Sunday, December 4, 2016

Rosalie's Suggestions

Salt to the Sea
by Ruta Sepetys 
378 pages
Paperback

A group of teenage refugees meet on the road in the chaotic countryside of East Prussia in winter 1945. The Nazi Reich is collapsing all around them, and they, like hundreds of thousands, are fleeing the wrathful Soviet advance. They are trapped between their German conquerors and their terrifying Russian “liberators.” Their story is told through the voices of Joana, a pretty Lithuanian nurse; Florian, a Prussian with a mysterious letter of passage from a high-ranking Nazi officer; and Emilia, an idealistic but damaged Polish girl in a pink knit cap. Thrown together, struggling to survive, they at first hardly trust one another enough even to exchange names, and so they often just use epithets: “the knight,” “the nurse,” “the Polish girl,” “the wandering boy,” “the shoe poet.” (The last, an old cobbler, gets his name from his philosophy: “The shoes always tell the story.”) Each has secrets — the histories that haunt anyone who has lived through war, flight and deprivation.  (Same author as Between Shades of Gray.)

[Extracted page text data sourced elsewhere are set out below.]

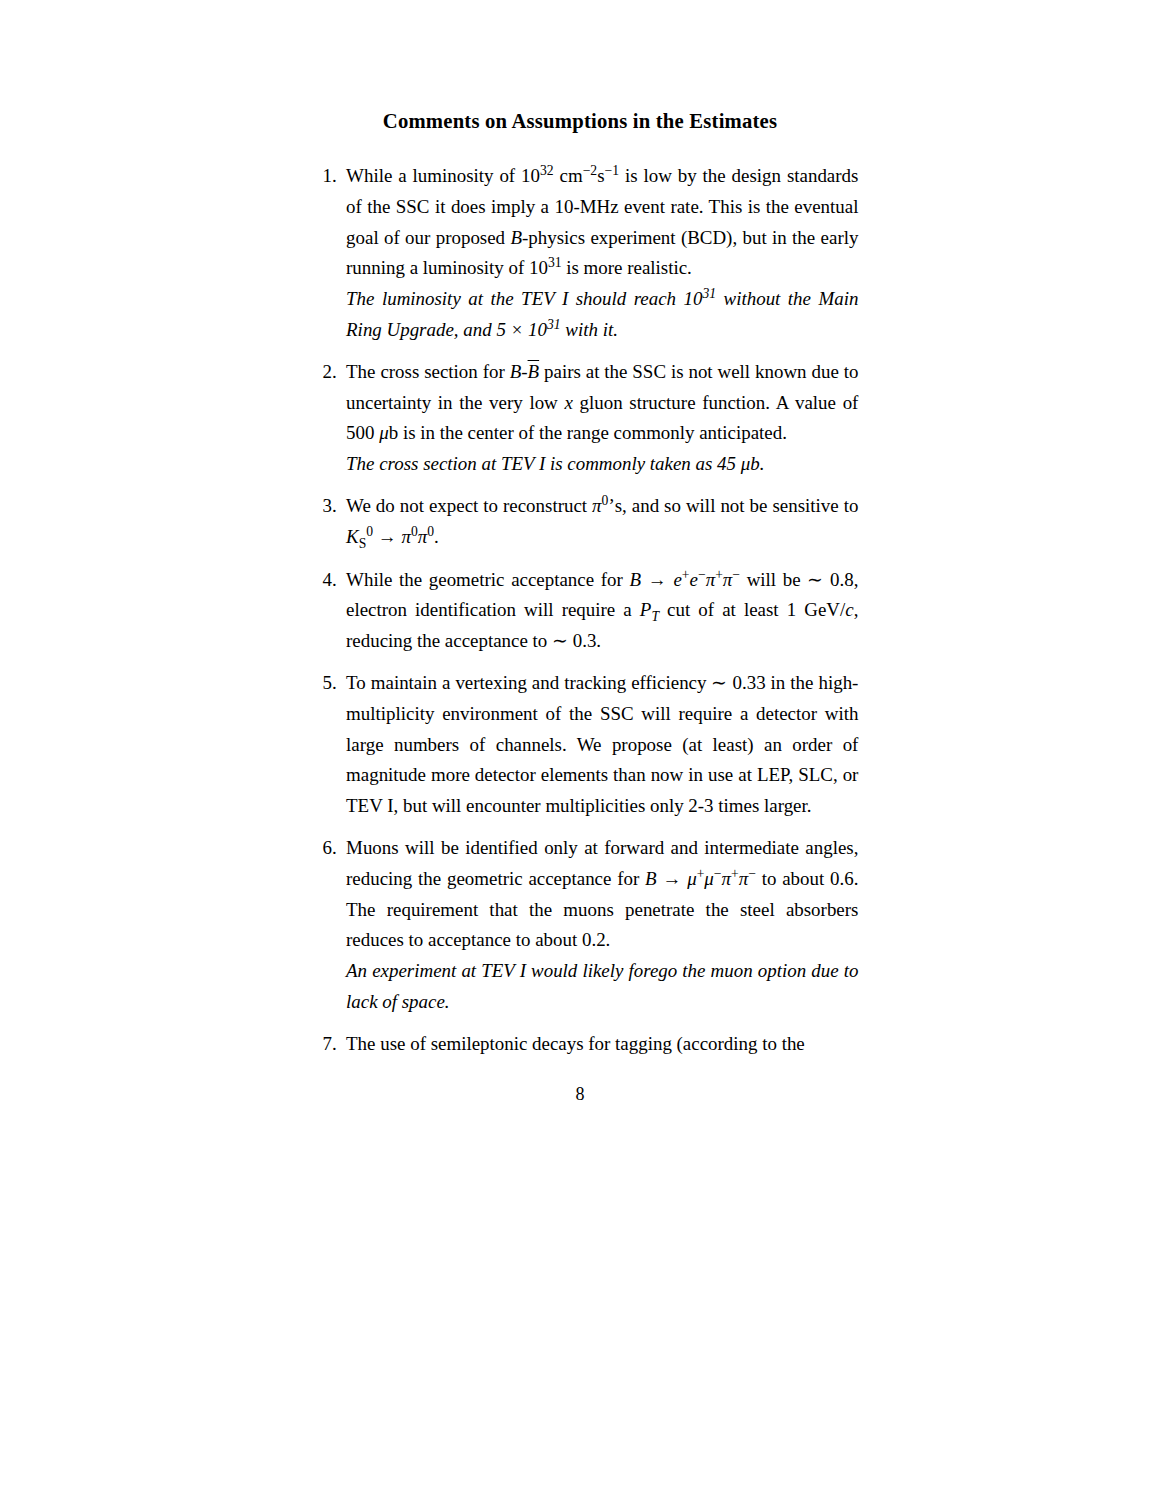Comments on Assumptions in the Estimates
While a luminosity of 1032 cm−2s−1 is low by the design standards of the SSC it does imply a 10-MHz event rate. This is the eventual goal of our proposed B-physics experiment (BCD), but in the early running a luminosity of 1031 is more realistic.
The luminosity at the TEV I should reach 1031 without the Main Ring Upgrade, and 5 × 1031 with it.
The cross section for B-B pairs at the SSC is not well known due to uncertainty in the very low x gluon structure function. A value of 500 μb is in the center of the range commonly anticipated.
The cross section at TEV I is commonly taken as 45 μb.
We do not expect to reconstruct π0’s, and so will not be sensitive to KS0 → π0π0.
While the geometric acceptance for B → e+e−π+π− will be ∼ 0.8, electron identification will require a PT cut of at least 1 GeV/c, reducing the acceptance to ∼ 0.3.
To maintain a vertexing and tracking efficiency ∼ 0.33 in the high-multiplicity environment of the SSC will require a detector with large numbers of channels. We propose (at least) an order of magnitude more detector elements than now in use at LEP, SLC, or TEV I, but will encounter multiplicities only 2-3 times larger.
Muons will be identified only at forward and intermediate angles, reducing the geometric acceptance for B → μ+μ−π+π− to about 0.6. The requirement that the muons penetrate the steel absorbers reduces to acceptance to about 0.2.
An experiment at TEV I would likely forego the muon option due to lack of space.
The use of semileptonic decays for tagging (according to the
8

Hidden Figures: the American Dream and the Untold Story of the Black Women Mathmaticians Who Helped Win the Space Race
by Margot Lee Shetterley
346 pages
Paperback - Non-Fiction

Moving from World War II through NASA’s golden age, touching on the civil rights era, the Space Race, the Cold War, and the women’s rights movement, Hidden Figures interweaves a rich history of scientific achievement with the intimate stories of five women whose work forever changed the world—and whose lives show how out of one of America’s most painful histories came one of its proudes as “Human Computers,” calculating the flight paths that would enable these historic achievements.  Among these problem-solvers were a group of exceptionally talented African American women, some of the brightest minds of their generation. Originally relegated to teaching math in the South's segregated public schools, they were called into service during the labor shortages of World War II.  Suddenly, these overlooked math whizzes had a shot at jobs worthy of their skills, and they answered Uncle Sam's call, moving to Hampton Virginia and the world of the Langley Memorial Aeronautical Laboratory.  Even as Virginia's Jim Crow laws required them to be segregated from their white counterparts,  these “colored computers,” as they were known, used slide rules, adding machines, and pencil and paper to support America’s fledgling aeronautics industry, and helped write the equations that would launch rockets and astronauts, into space.

The Daughter of Time 
by Josephine Tey
206 pages
paperback - mystery

The novel's title is taken from an old proverb "Truth is the daughter of time." Alan Grant, Scotland Yard Inspector is feeling bored while confined to bed in hospital with a broken leg. A friend suggests that he should amuse himself by researching a historical mystery. She brings him some pictures of historical characters, aware of Grant's interest in human faces. He becomes intrigued by a portrait of King Richard III. He prides himself on being able to read a person's character from his appearance, and King Richard seems to him a gentle and kind and wise man. Why is everyone so sure that he had his two young nephews killed so he could ascend to the throne?

With the help of a young American researcher working in the British Museum, Grant uses his detective logic to investigates Richard's life and the case of the Princes in the Tower.  Did Richard really do it?  If so, why and how?  If not, who did?